### Task item
Excluding images, repeat the data exactly as given.

### Data for review
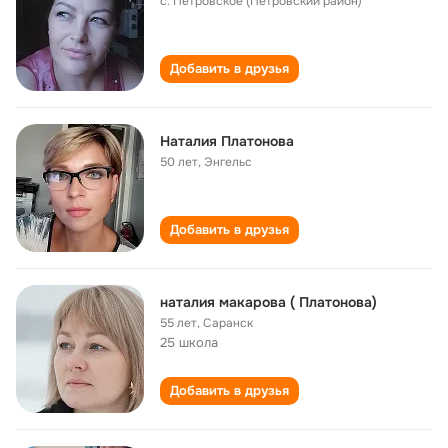
с. Петровское (Петровский район)
Добавить в друзья
Наталия Платонова
50 лет
,
Энгельс
Добавить в друзья
наталия макарова ( Платонова)
55 лет
,
Саранск
25 школа
Добавить в друзья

### Solution to this exercise
с. Петровское (Петровский район)
Добавить в друзья
Наталия Платонова
50 лет
,
Энгельс
Добавить в друзья
наталия макарова ( Платонова)
55 лет
,
Саранск
25 школа
Добавить в друзья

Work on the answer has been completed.